I've seen so many reruns of M*A*S*H, the TV series, that most of them don't interest me anymore; but I make exceptions for Sidney Freedman episodes.

Perhaps you remember that Freedman was a psychiatrist who visited the camp occasionally. Wikipedia says there are only 12 episodes with Freedman, including the series finale that was more dramatic than comedic. I'm sure Wikipedia is correct, but the influence of the Freedman character goes much farther in my mind. Laconic, witty, perceptive, caring, quietly courageous, and cautiously optimistic, the Freedman character is very appealing to me.

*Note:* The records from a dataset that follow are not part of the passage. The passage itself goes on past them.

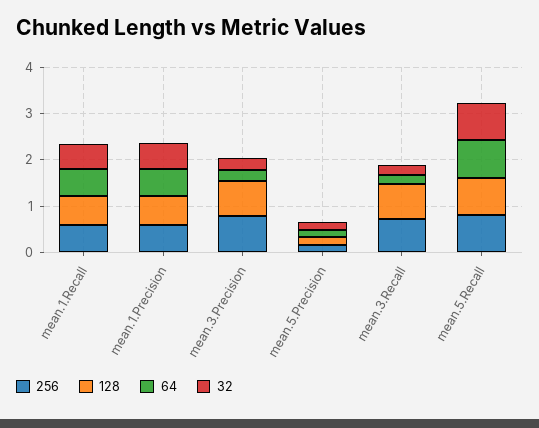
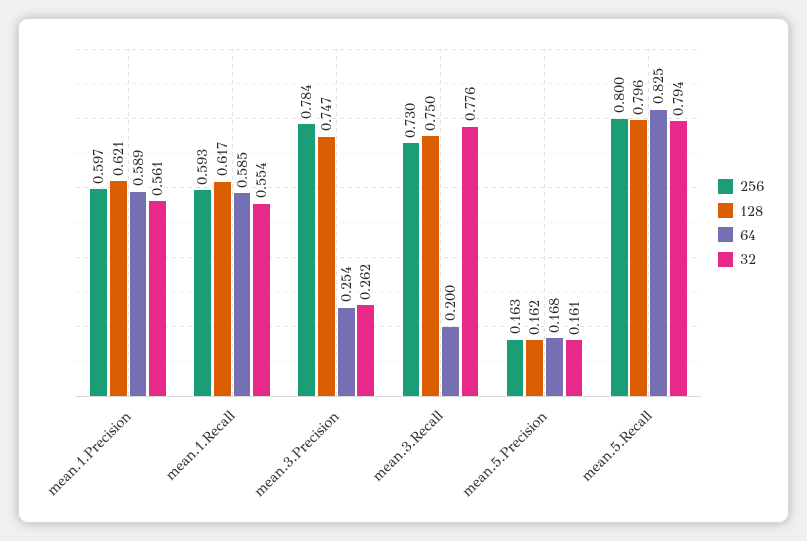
  {
    "256": {
      "mean.1.Recall": 0.593,
      "mean.1.Precision": 0.597,
      "mean.3.Precision": 0.784,
      "mean.5.Precision": 0.163,
      "mean.3.Recall": 0.73,
      "mean.5.Recall": 0.8
    },
    "128": {
      "mean.1.Recall": 0.617,
      "mean.1.Precision": 0.621,
      "mean.3.Precision": 0.747,
      "mean.5.Precision": 0.162,
      "mean.3.Recall": 0.75,
      "mean.5.Recall": 0.796
    },
    "64": {
      "mean.1.Recall": 0.585,
      "mean.1.Precision": 0.589,
      "mean.3.Precision": 0.254,
      "mean.5.Precision": 0.168,
      "mean.3.Recall": 0.2,
      "mean.5.Recall": 0.825
    },
    "32": {
      "mean.1.Recall": 0.554,
      "mean.1.Precision": 0.561,
      "mean.3.Precision": 0.262,
      "mean.5.Precision": 0.161,
-     "mean.3.Recall": 0.2,
+     "mean.3.Recall": 0.776,
      "mean.5.Recall": 0.794
    }
  }

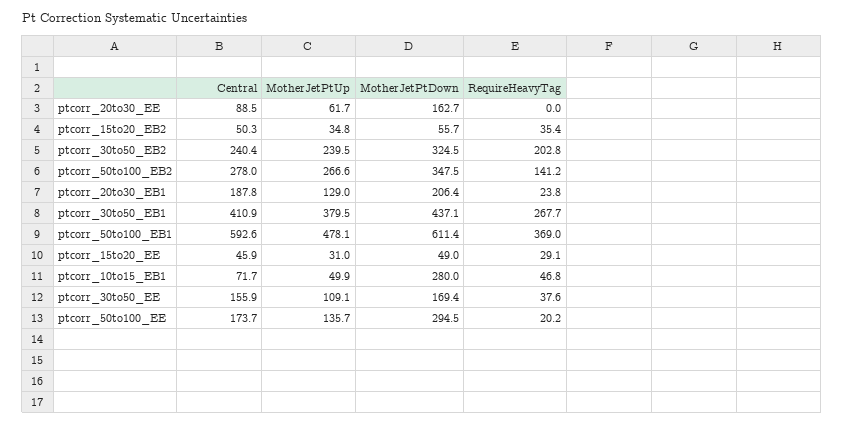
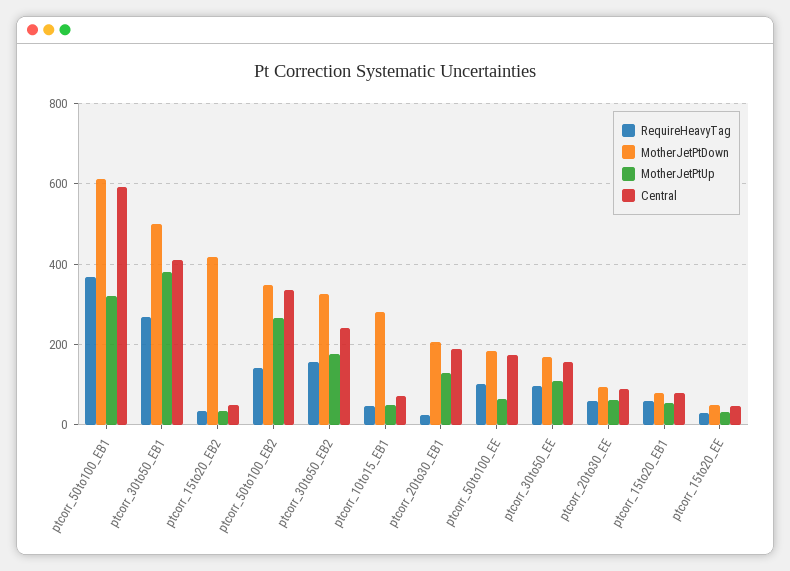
  {
    "Central": {
      "ptcorr_20to30_EE": 88.5,
      "ptcorr_15to20_EB2": 50.3,
      "ptcorr_30to50_EB2": 240.4,
-     "ptcorr_50to100_EB2": 278,
+     "ptcorr_50to100_EB2": 340,
      "ptcorr_20to30_EB1": 187.8,
      "ptcorr_30to50_EB1": 410.9,
      "ptcorr_50to100_EB1": 592.6,
      "ptcorr_15to20_EE": 45.9,
      "ptcorr_10to15_EB1": 71.7,
      "ptcorr_30to50_EE": 155.9,
-     "ptcorr_50to100_EE": 173.7
+     "ptcorr_50to100_EE": 173.7,
+     "ptcorr_15to20_EB1": 80
    },
    "MotherJetPtUp": {
      "ptcorr_20to30_EE": 61.7,
      "ptcorr_15to20_EB2": 34.8,
-     "ptcorr_30to50_EB2": 239.5,
+     "ptcorr_30to50_EB2": 180,
      "ptcorr_50to100_EB2": 266.6,
      "ptcorr_20to30_EB1": 129,
      "ptcorr_30to50_EB1": 379.5,
-     "ptcorr_50to100_EB1": 478.1,
+     "ptcorr_50to100_EB1": 320,
      "ptcorr_15to20_EE": 31,
      "ptcorr_10to15_EB1": 49.9,
      "ptcorr_30to50_EE": 109.1,
-     "ptcorr_50to100_EE": 135.7
+     "ptcorr_50to100_EE": 60,
+     "ptcorr_15to20_EB1": 60
    },
    "MotherJetPtDown": {
-     "ptcorr_20to30_EE": 162.7,
+     "ptcorr_20to30_EE": 100,
-     "ptcorr_15to20_EB2": 55.7,
+     "ptcorr_15to20_EB2": 420,
      "ptcorr_30to50_EB2": 324.5,
      "ptcorr_50to100_EB2": 347.5,
      "ptcorr_20to30_EB1": 206.4,
-     "ptcorr_30to50_EB1": 437.1,
+     "ptcorr_30to50_EB1": 500,
      "ptcorr_50to100_EB1": 611.4,
      "ptcorr_15to20_EE": 49,
      "ptcorr_10to15_EB1": 280,
      "ptcorr_30to50_EE": 169.4,
-     "ptcorr_50to100_EE": 294.5
+     "ptcorr_50to100_EE": 180,
+     "ptcorr_15to20_EB1": 80
    },
    "RequireHeavyTag": {
-     "ptcorr_20to30_EE": 0,
+     "ptcorr_20to30_EE": 60,
      "ptcorr_15to20_EB2": 35.4,
-     "ptcorr_30to50_EB2": 202.8,
+     "ptcorr_30to50_EB2": 160,
      "ptcorr_50to100_EB2": 141.2,
      "ptcorr_20to30_EB1": 23.8,
      "ptcorr_30to50_EB1": 267.7,
      "ptcorr_50to100_EB1": 369,
      "ptcorr_15to20_EE": 29.1,
      "ptcorr_10to15_EB1": 46.8,
-     "ptcorr_30to50_EE": 37.6,
+     "ptcorr_30to50_EE": 100,
-     "ptcorr_50to100_EE": 20.2
+     "ptcorr_50to100_EE": 100,
+     "ptcorr_15to20_EB1": 60
    }
  }

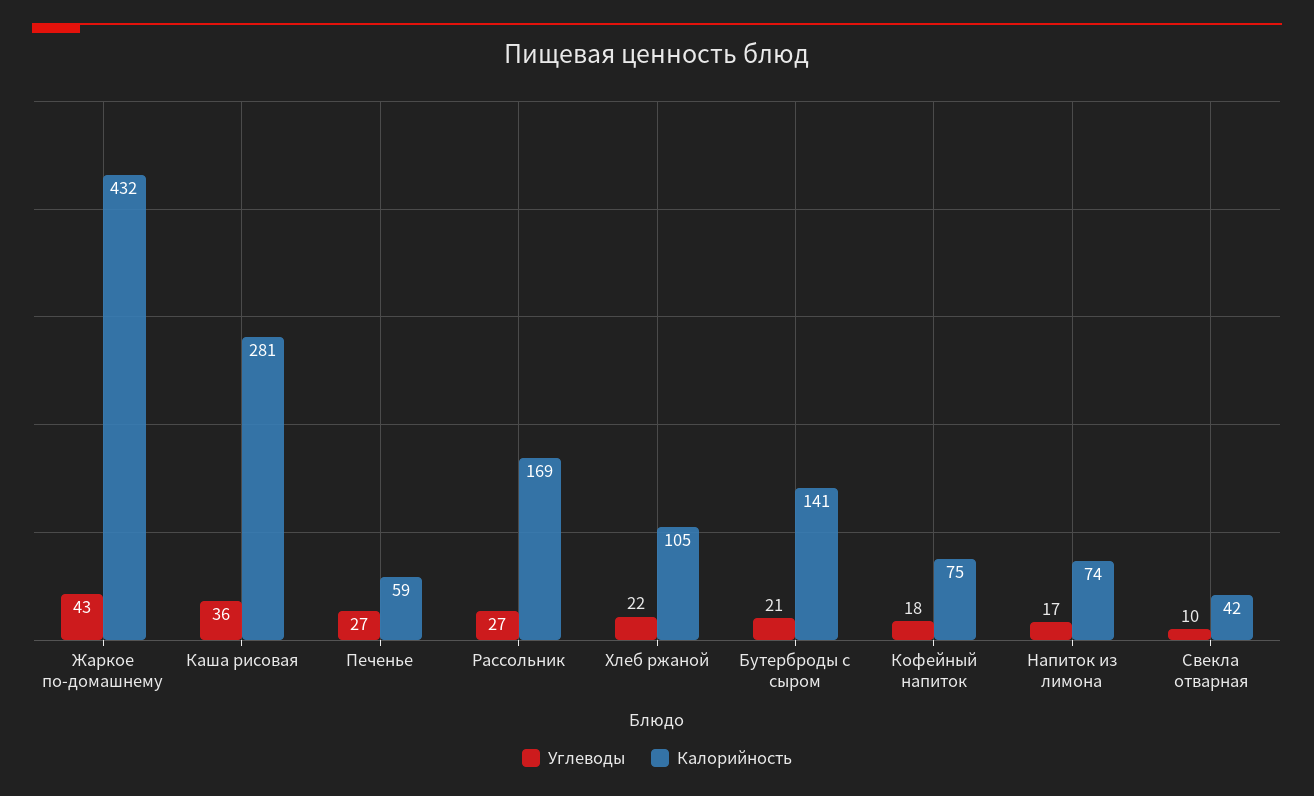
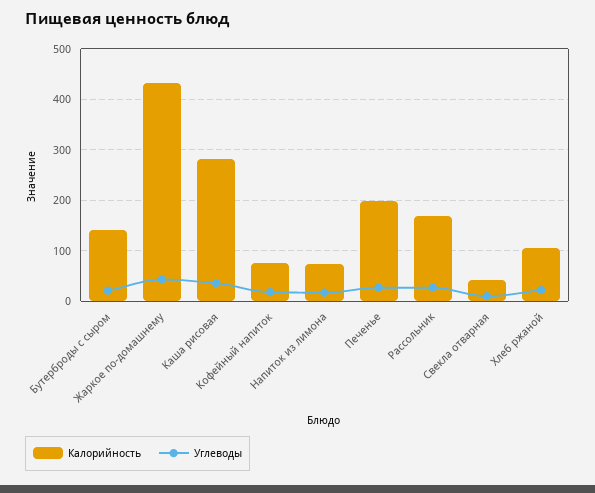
  {
    "Углеводы": {
      "Жаркое по-домашнему": 43,
      "Каша рисовая": 36,
      "Печенье": 27,
      "Рассольник": 27,
      "Хлеб ржаной": 22,
      "Бутерброды с сыром": 21,
      "Кофейный напиток": 18,
      "Напиток из лимона": 17,
      "Свекла отварная": 10
    },
    "Калорийность": {
      "Жаркое по-домашнему": 432,
      "Каша рисовая": 281,
-     "Печенье": 59,
+     "Печенье": 200,
      "Рассольник": 169,
      "Хлеб ржаной": 105,
      "Бутерброды с сыром": 141,
      "Кофейный напиток": 75,
      "Напиток из лимона": 74,
      "Свекла отварная": 42
    }
  }

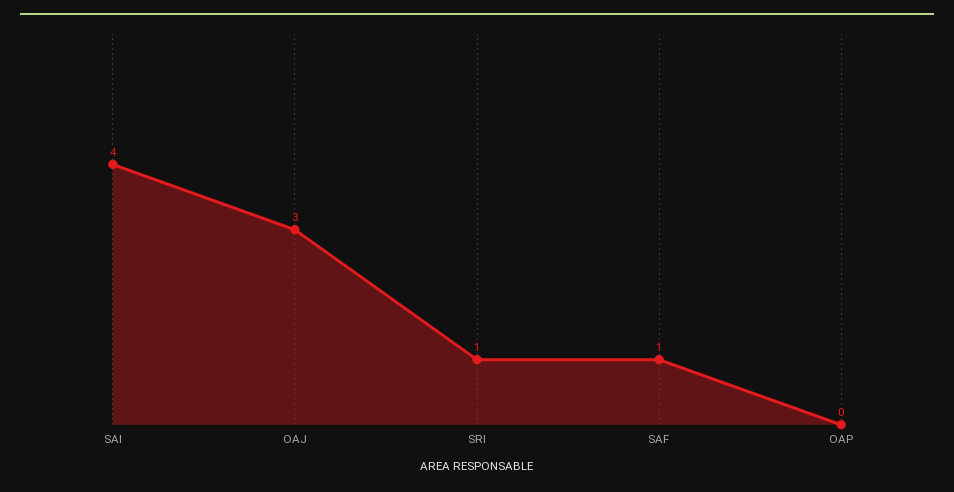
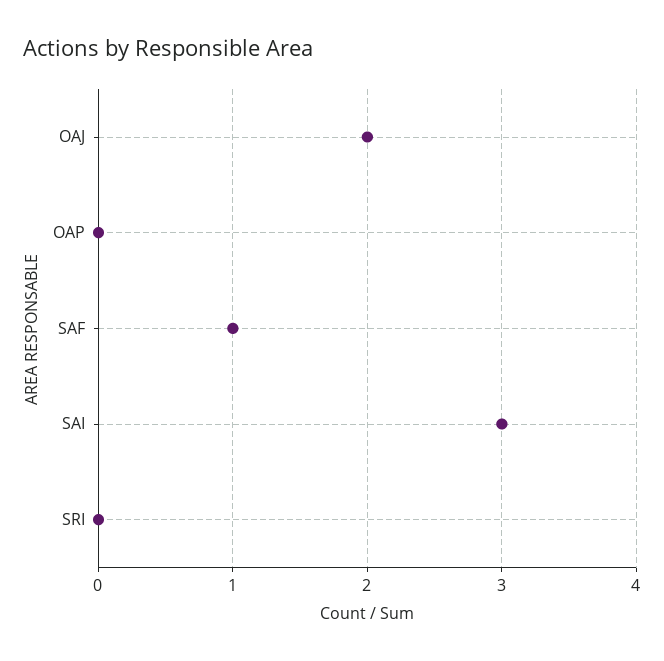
  {
-   "SAI": 4,
+   "SAI": 3,
-   "OAJ": 3,
+   "OAJ": 2,
-   "SRI": 1,
+   "SRI": 0,
    "SAF": 1,
    "OAP": 0
  }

Unlike other minor characters in M*A*S*H that were buffoons -- such as the dim-witted and paranoid Colonel Flagg -- the Freedman character was crafted sympathetically. Many people had a hand in writing M*A*S*H, and I don't know who originated the Freedman character. Allan Arbus, the actor, should get credit for his crisp performances. He retired in 2000 and is still alive at age 93. Harry Morgan, who portrayed Colonel Potter, is also still alive -- at age 96. Perhaps comedy is good for one's body.

Two other sitcom characters that I really like: Sergeant Dietrich on Barney Miller, brilliantly played by the late Steve Landesberg; and Larry Paul on Ally McBeal, given life by the troubled but ever so talented Robert Downey, Jr.